● **Selected text**:
--- START ---
Gotta start off with two quick notes: first, we apologize for this coming out a day late. Second, there were some technical issues with Skype when we recorded and, as you’ll hear, there are a few times throughout the show where the flow gets interrupted.

Okay, now on to the show.

It’s Tony’s turn to choose the topic and he comes up with something we hadn’t thought of before: how do peoples’ behavior change when they see  a camera? And have behaviors changed now that cameras (and smart phones, etc.) have become so commonplace in our society? Are people more guarded or more open? Are they hesitatnt about where those pictures may end up or do they care? Does it matter whether it’s a professional or an amateur who is taking the picture?

A lot of disagreement in today’s show and it makes for some good stuff. And make sure you tell us in the comments section whether you think you change your behavior when you see a camera. Or have you noticed a change in how people react over the past 5, 10, 20 years?

And should we have named this episode Babies and Bot Flies and Larvae, Oh My?
--- END ---
● **Dataset extract**:
--- START ---
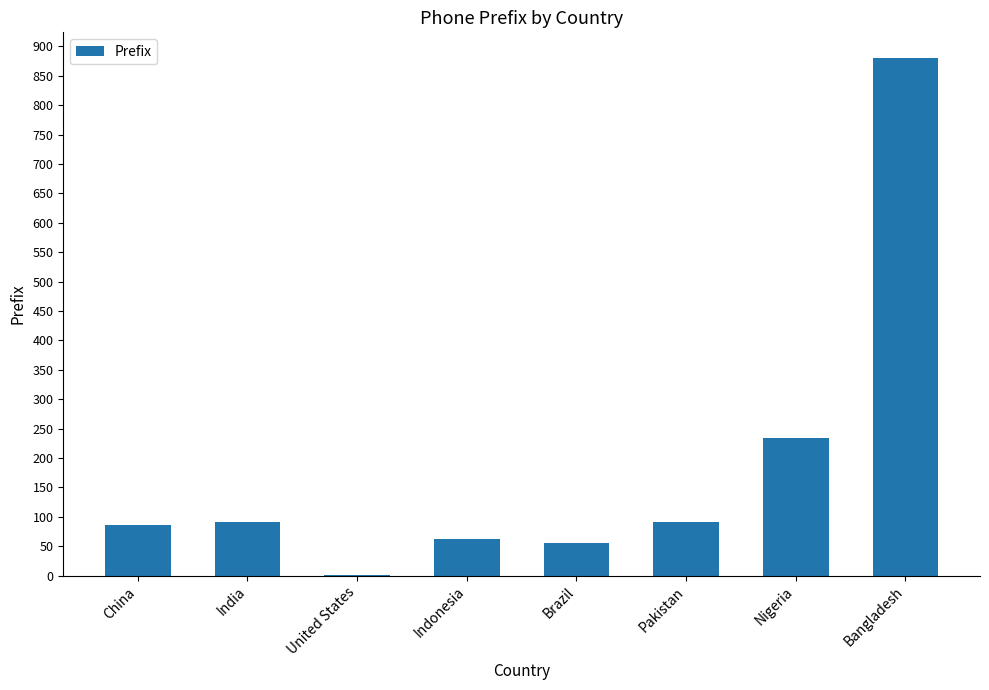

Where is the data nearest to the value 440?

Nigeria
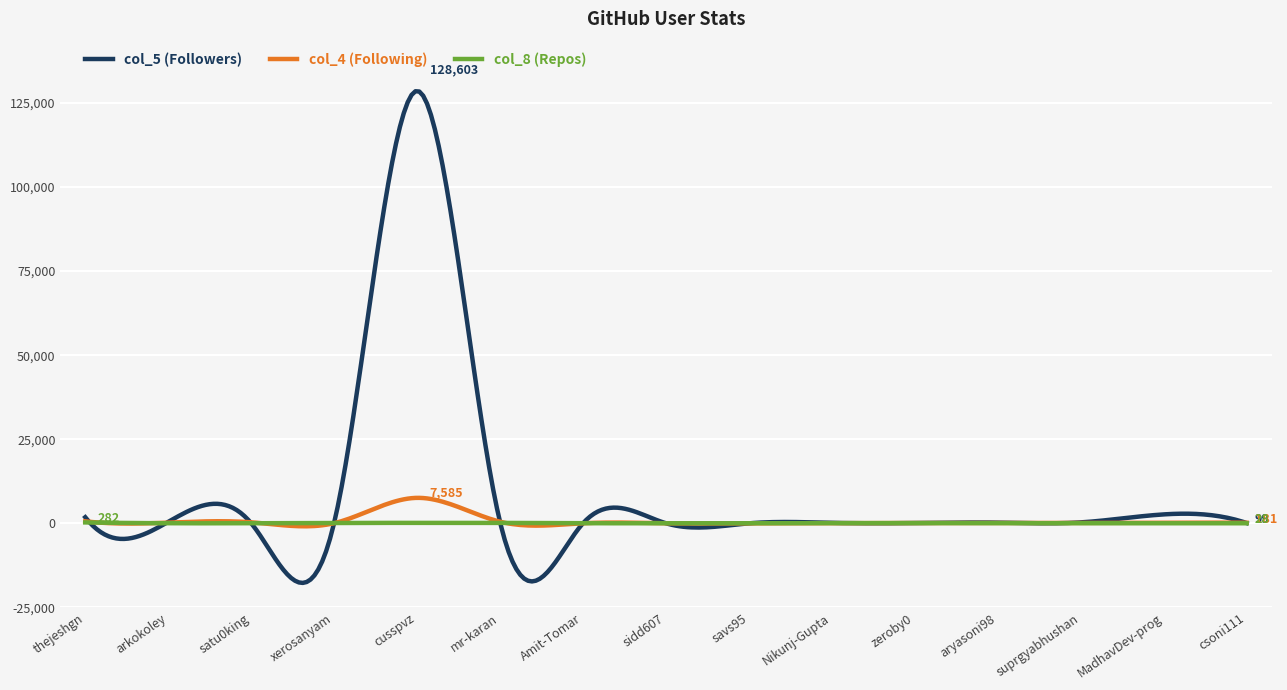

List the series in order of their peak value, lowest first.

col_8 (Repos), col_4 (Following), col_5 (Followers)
--- END ---
--- START ---
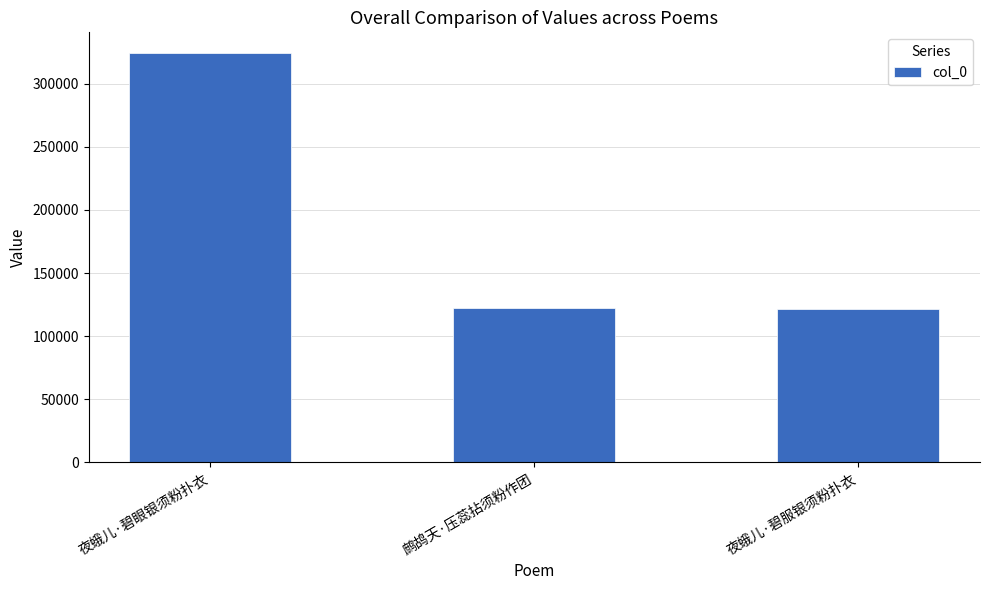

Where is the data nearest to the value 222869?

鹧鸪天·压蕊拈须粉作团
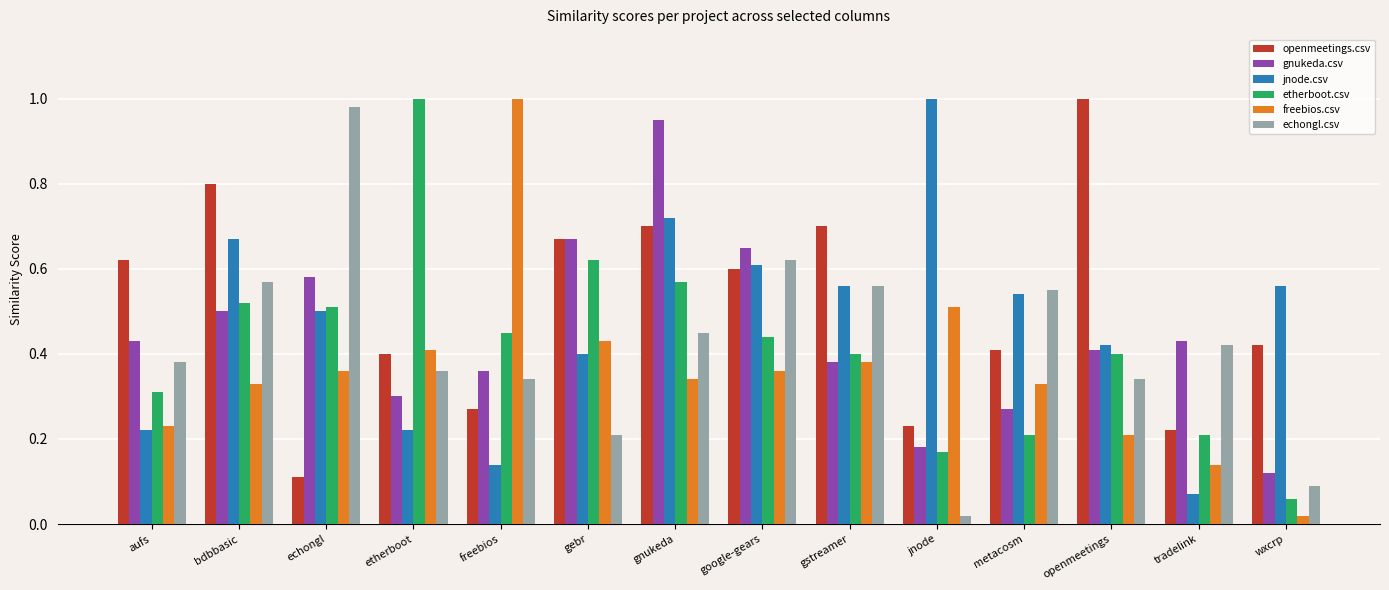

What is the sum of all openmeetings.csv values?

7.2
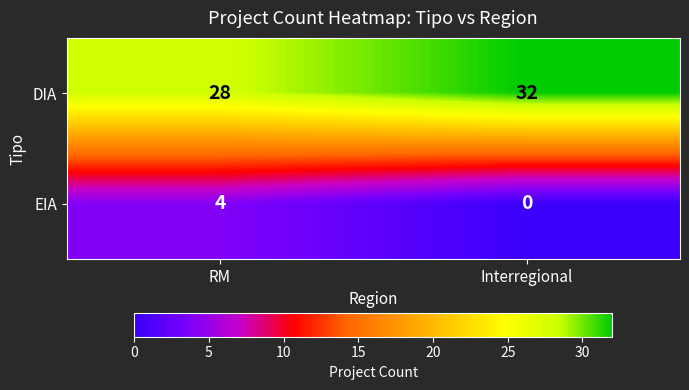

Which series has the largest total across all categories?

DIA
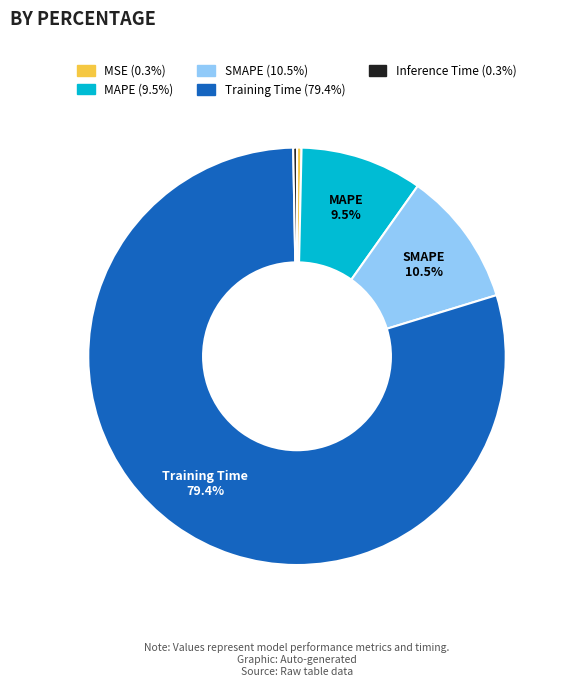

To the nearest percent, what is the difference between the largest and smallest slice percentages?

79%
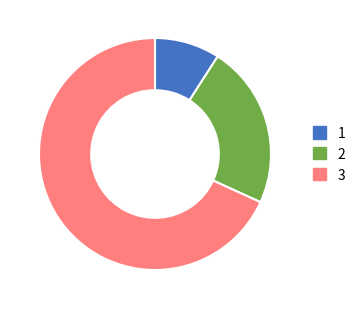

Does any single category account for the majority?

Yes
--- END ---
--- START ---
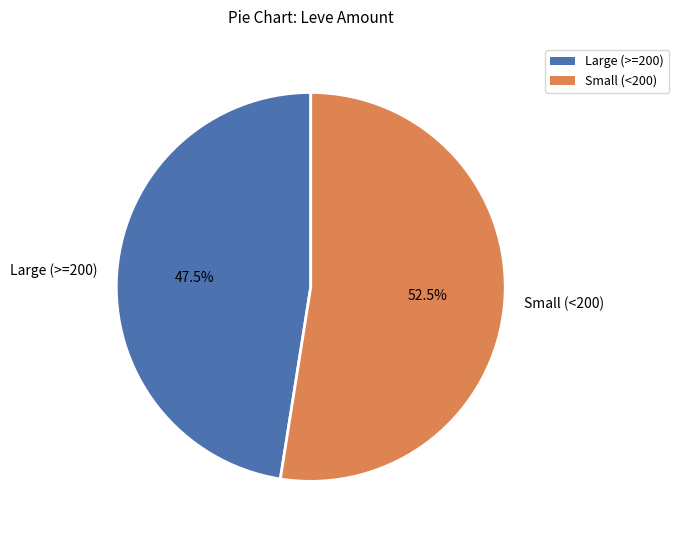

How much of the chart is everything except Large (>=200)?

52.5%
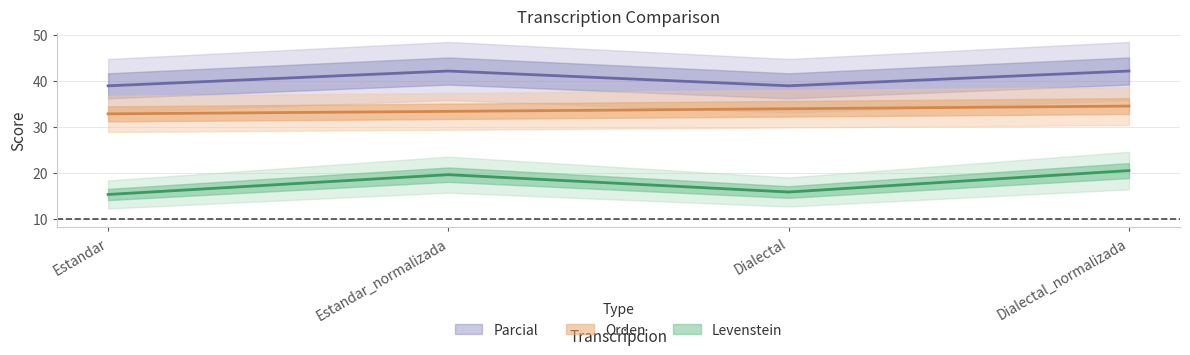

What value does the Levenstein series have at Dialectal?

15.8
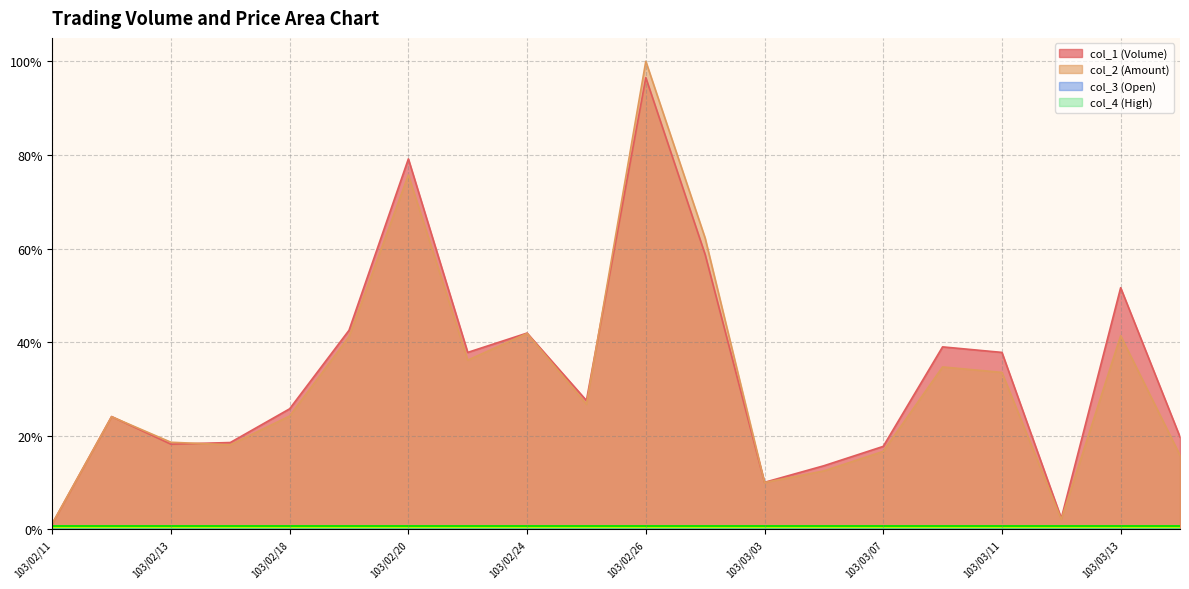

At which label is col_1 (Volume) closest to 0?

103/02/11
--- END ---
● **Prompt 1**: In the show notes about how people act around cameras, list the things named in the joking episode title suggested at the end.
● **Prompt 2**: Pick up the show notes about how people act around cameras where they end, and keep writing from there.
The entries aren't needed for anything here.

● **Reply 1**: Babies, Bot Flies, Larvae

● **Reply 2**:
How do people's behavior change when in front of a cameraOur Artists

Our photographer is Ian Ruhter. Rob first learned of his work after watching the video, Silver and Light. You can also click on the picture to launch the video and it’s worthwhile watching. Ian not only is an accomplished photographer in his own right, but he makes his own wet plates and does all of his development; on plates much larger than we’re used to. In this age of digital photography and knowing we can make as many copies as we could ever need from the file, wet plate photography is awe-inspiring. There are no files, there are no negatives. The plate is the only copy of the photograph that exists. Not a lot of room for error and that makes Ian Ruhter a true artist.

Leonardo da Vinci is our “other” artist. Not much to say other than a true visionary who continues to influence our society to this day. The da Vinci Code may have made him a legend but Hudson Hawk balances that out. “Is looking like a constipated warthog a prerequisite for getting a job in the art world?”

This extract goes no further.